# Find the intervals on which the graph of f is concave upward, and the intervals on which the...

## Question:

Find the intervals on which the graph of {eq}f {/eq} is concave upward, and the intervals on which the graph of {eq}f {/eq} is concave downward, and the x coordinates of the inflection points.

{eq}f(x)=-x^3-5x^2+4x-3 {/eq}

## Concavity and Inflection Points:

Given a function {eq}f(x) {/eq}, where the second derivative of the function is positive the graph of the function is concave upward. Where the second derivative of the function is negative the graph of the function is concave downward. Inflection points occur where the graph of the function changes from concave upward to concave downward.

Step 1. Find {eq}f'(x) {/eq}.

{eq}\begin{align} \displaystyle f(x)\displaystyle &=-x^3-5x^2+4x-3\\ f'(x)\displaystyle &=-3x^{2}-10x+4\\ \end{align} {/eq}

Step 2. Find {eq}f\:''(x) {/eq}.

{eq}\begin{align} \displaystyle f'(x)\displaystyle &=-3x^{2}-10x+4\\ f\:''(x)\displaystyle &=-6x-10\\ \end{align} {/eq}

Step 3. Find the intervals where {eq}f\:''(x)>0 {/eq} and {eq}f\:''(x)<0 {/eq}.

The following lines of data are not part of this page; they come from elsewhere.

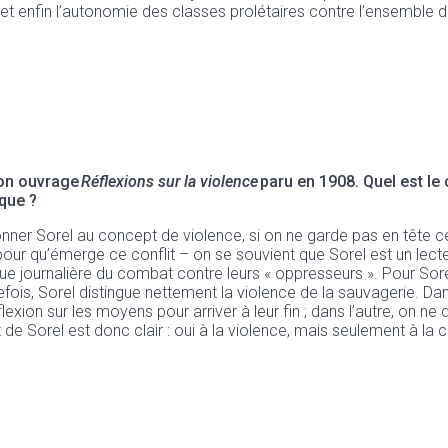
, et enfin l’autonomie des classes prolétaires contre l’ensemble d
son ouvrage
Réflexions sur la violence
paru en 1908. Quel est le 
ique ?
nner Sorel au concept de violence, si on ne garde pas en tête c
our qu’émerge ce conflit – on se souvient que Sorel est un lecteu
e journalière du combat contre leurs « oppresseurs ». Pour Sore
fois, Sorel distingue nettement la violence de la sauvagerie. Dan
flexion sur les moyens pour arriver à leur fin ; dans l’autre, on
 Sorel est donc clair : oui à la violence, mais seulement à la con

Factor {eq}f\:''(x) {/eq}.

{eq}\begin{align} \displaystyle f\:''(x)\displaystyle &=-6x-10\\ \displaystyle &=-2(3x+5)\\ \end{align} {/eq}

{eq}\begin{align} \displaystyle -2<0\hspace{10mm}3x+5<0\:for\:x:\:x\displaystyle &<-\frac{5}{3}\\ 3x+5>0\:for\:x:\:x\displaystyle &>-\frac{5}{3}\\ \end{align} {/eq}

{eq}\left \{ x:\:x<-\frac{5}{3} \right \}\hspace{3mm}f\:''(x)=(negative)(negative)>0\\ \left \{ x:\:x>-\frac{5}{3} \right \}\hspace{3mm}f\:''(x)=(negative)(positive)<0\\ {/eq}

Therefore {eq}f(x) {/eq} is concave upward on the interval {eq}\left(-\infty,\:-\frac{5}{3}\right) {/eq} and is concave downward on the interval {eq}\left(-\frac{5}{3},\:\infty\right) {/eq}.

There is an inflection point at {eq}x=-\frac{5}{3} {/eq}.